_EXERCISE INSTRUCTIONS_
Pictures must not be copied, but every entry must be reproduced exactly.

[Content revision data]
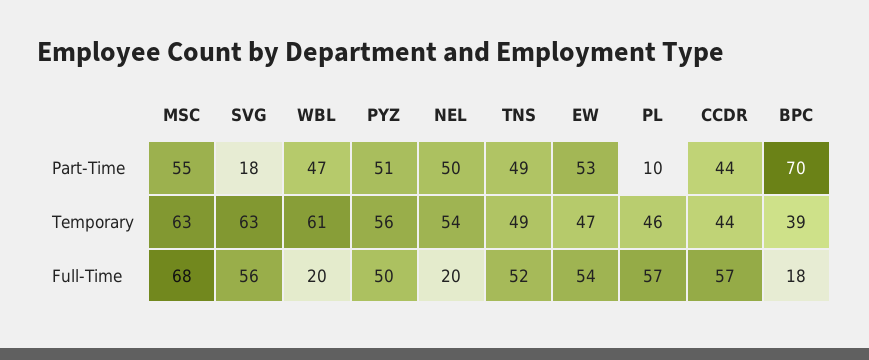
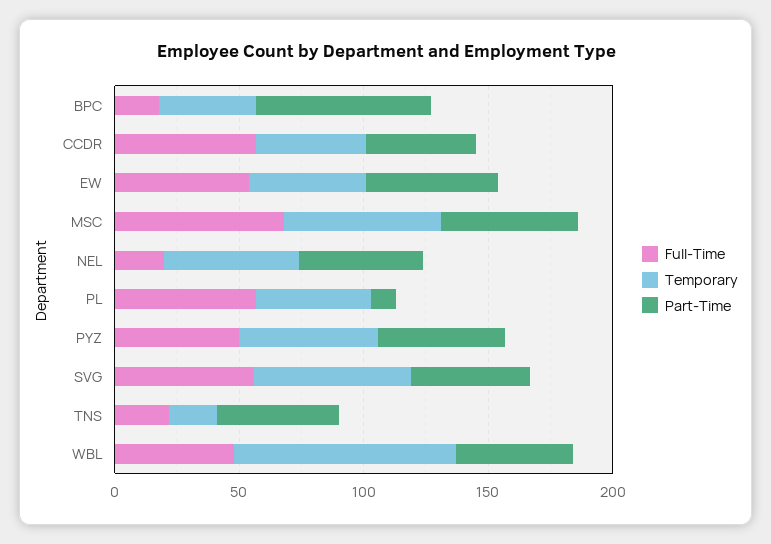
Part-Time, SVG: 18 -> 50
Temporary, WBL: 61 -> 90
Temporary, TNS: 49 -> 20
Full-Time, WBL: 20 -> 50
Full-Time, TNS: 52 -> 20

_ANSWER TO THIS PROBLEM_
Part-Time, SVG: 18 -> 50
Temporary, WBL: 61 -> 90
Temporary, TNS: 49 -> 20
Full-Time, WBL: 20 -> 50
Full-Time, TNS: 52 -> 20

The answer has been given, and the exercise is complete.